#### Dataset content ####
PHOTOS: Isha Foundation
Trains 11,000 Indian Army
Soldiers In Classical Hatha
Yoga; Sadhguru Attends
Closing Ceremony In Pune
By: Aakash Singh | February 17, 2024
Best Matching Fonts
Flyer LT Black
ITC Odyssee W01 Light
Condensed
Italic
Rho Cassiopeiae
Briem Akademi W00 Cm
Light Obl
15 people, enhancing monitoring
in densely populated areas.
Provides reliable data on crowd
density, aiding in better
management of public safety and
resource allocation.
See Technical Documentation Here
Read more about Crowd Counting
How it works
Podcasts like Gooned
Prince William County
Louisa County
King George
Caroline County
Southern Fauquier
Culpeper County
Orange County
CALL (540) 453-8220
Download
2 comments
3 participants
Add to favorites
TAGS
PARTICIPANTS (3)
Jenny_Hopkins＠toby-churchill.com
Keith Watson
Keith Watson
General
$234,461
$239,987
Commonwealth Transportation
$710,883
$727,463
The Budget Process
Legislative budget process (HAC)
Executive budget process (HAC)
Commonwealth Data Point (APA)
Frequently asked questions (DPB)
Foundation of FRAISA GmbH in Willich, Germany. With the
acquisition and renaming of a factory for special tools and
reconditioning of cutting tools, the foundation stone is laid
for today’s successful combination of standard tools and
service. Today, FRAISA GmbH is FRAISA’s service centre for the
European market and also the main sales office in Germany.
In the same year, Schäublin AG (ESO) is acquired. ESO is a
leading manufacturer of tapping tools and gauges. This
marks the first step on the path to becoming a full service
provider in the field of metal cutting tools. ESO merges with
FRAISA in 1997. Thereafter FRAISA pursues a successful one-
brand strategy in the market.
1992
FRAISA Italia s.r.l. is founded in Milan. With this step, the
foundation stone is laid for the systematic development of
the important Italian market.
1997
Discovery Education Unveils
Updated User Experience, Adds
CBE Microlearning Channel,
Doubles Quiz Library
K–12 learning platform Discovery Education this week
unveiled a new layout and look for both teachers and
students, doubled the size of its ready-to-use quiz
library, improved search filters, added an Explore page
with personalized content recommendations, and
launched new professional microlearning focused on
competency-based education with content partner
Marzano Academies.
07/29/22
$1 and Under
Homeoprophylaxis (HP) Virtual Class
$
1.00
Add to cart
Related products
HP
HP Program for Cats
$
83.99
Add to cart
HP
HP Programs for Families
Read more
####
#### Dataset content ####
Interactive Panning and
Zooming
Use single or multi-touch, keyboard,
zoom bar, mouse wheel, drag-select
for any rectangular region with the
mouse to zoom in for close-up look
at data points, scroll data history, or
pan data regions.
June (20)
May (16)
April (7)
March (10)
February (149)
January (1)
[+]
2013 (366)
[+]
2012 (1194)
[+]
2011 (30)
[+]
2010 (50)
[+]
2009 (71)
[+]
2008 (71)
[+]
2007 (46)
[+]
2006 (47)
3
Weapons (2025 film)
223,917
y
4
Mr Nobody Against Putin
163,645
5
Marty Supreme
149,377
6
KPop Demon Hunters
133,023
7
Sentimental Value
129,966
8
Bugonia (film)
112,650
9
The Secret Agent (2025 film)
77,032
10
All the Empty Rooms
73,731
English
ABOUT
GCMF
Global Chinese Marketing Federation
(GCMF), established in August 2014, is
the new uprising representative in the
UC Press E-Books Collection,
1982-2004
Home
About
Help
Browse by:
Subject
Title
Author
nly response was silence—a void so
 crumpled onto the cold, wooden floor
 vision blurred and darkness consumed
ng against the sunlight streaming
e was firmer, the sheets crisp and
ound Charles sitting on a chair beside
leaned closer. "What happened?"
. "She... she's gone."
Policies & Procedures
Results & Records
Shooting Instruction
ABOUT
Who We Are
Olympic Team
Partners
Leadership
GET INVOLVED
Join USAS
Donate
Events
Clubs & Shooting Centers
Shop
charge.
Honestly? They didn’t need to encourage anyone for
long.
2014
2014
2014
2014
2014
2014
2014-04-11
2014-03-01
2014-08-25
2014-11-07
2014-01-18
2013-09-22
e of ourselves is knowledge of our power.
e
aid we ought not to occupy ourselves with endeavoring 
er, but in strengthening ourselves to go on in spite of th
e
####
**Request**:
Above are the records; from them, give again exactly the lines from the one containing "PHOTOS: Isha Foundation" to the one containing "in densely populated areas.", both lines included, and nothing more.

**Exercise result**:
PHOTOS: Isha Foundation
Trains 11,000 Indian Army
Soldiers In Classical Hatha
Yoga; Sadhguru Attends
Closing Ceremony In Pune
By: Aakash Singh | February 17, 2024
Best Matching Fonts
Flyer LT Black
ITC Odyssee W01 Light
Condensed
Italic
Rho Cassiopeiae
Briem Akademi W00 Cm
Light Obl
15 people, enhancing monitoring
in densely populated areas.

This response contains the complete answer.